A la inversa, el No-Ser que es la materia extrae su apariencia de ser y de riqueza de las almas que se adhieren a ella y en ella se complacen: fantasma y engaño en acto (II, 5, 5); oscuridad atravesada por los reflejos prestados y dispersos que proyecta sobre ella el haz luminoso de la procesión; cadáver adornado y acicalado por esas imágenes que son las «formas» bosquejadas en ella por la inteligencia (II, 4, 5; III, 6, 14); desierto estéril animado por los espejismos que hacen jugar en su superficie las incidencias y reflexiones debilitadas producidas por los avataraes de las almas. Procedente de un mercado engañoso donde nuestro yo cree adquirir ser cuando no hace otra cosa que ceder ante la materia, este mundo sensible no es más que ilusión.

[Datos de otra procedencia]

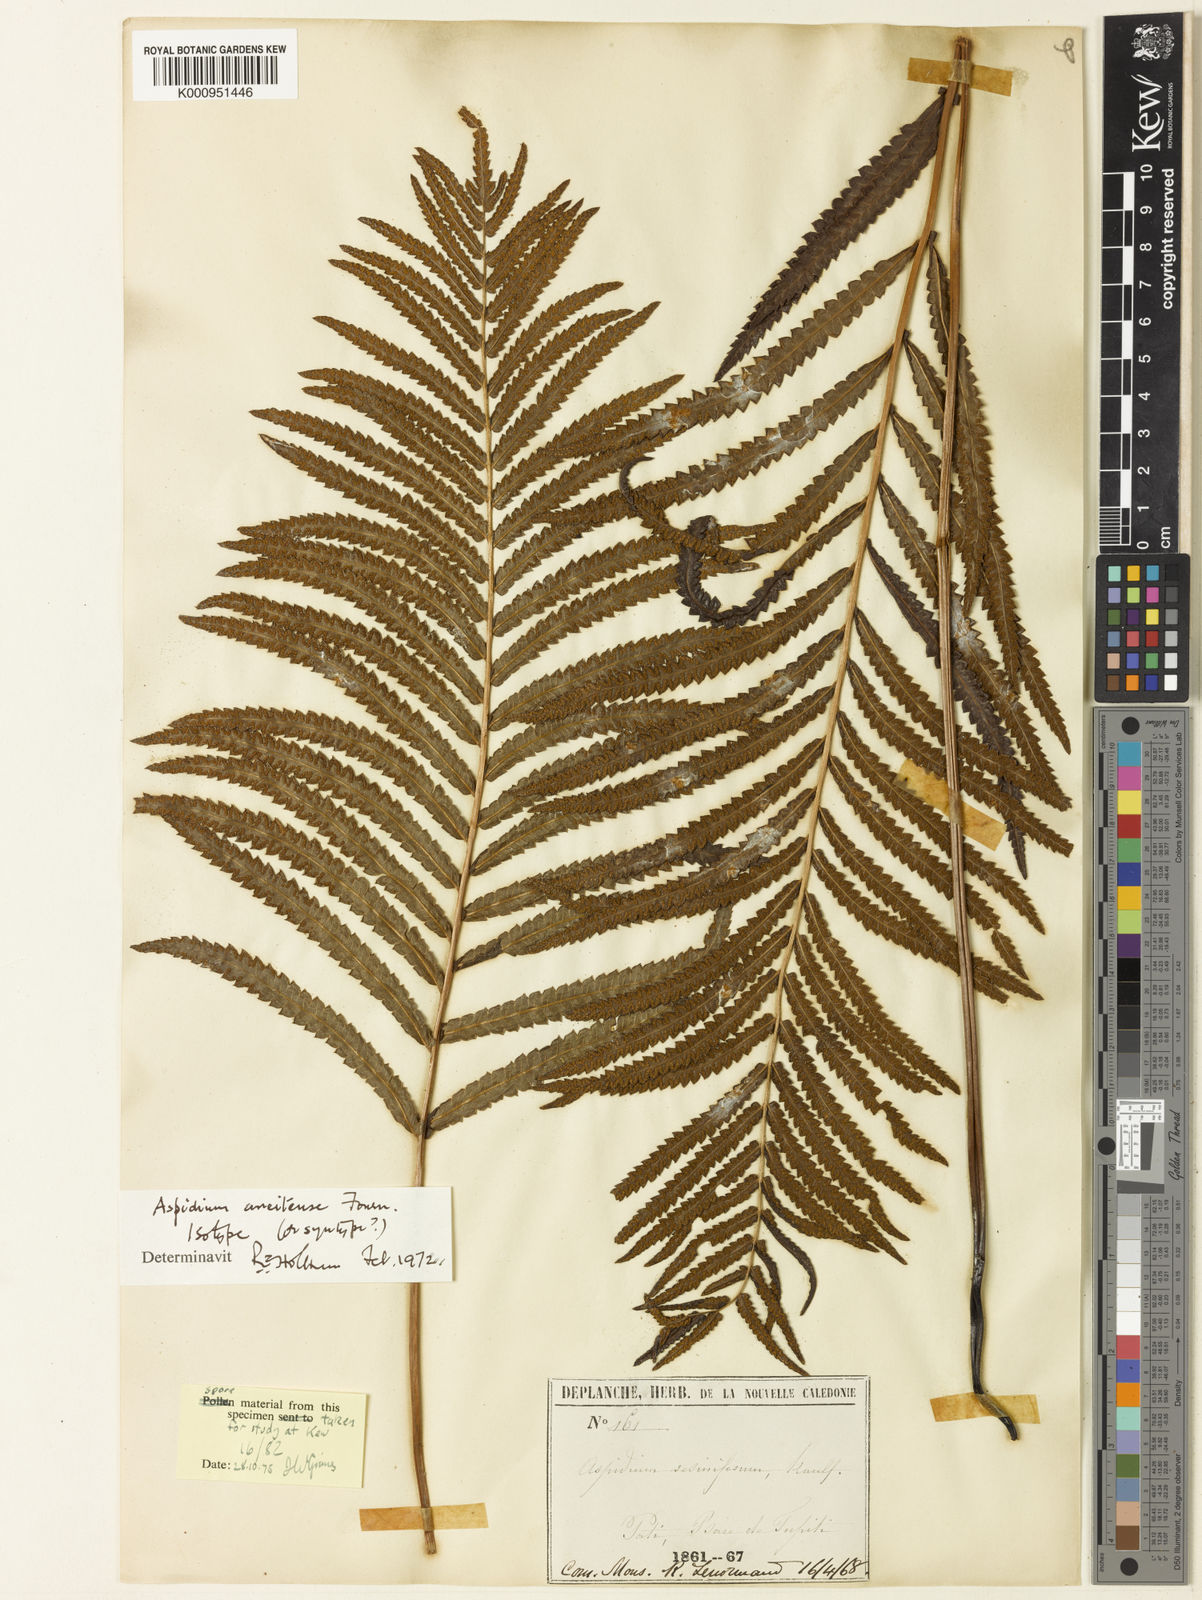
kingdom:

E incluso mágica en el verdadero sentido del término: seduce, fascina y fija con sus prestigios al alma que se ve distinta de como es en el espejo de la materia; la encadena en una solidaridad que une mediante influencias simpáticas todas las cosas del universo entre sí, trata de encantamientos en que la acción inserta al hombre, lo mete y lo mantiene en dependencia (IV, 4, 31-45; IV, 9, 3). Por todo ello, sometido, además, al movimiento circular del cielo y de los astros, esté bajo mundo es el de la Necesidad y la servidumbre.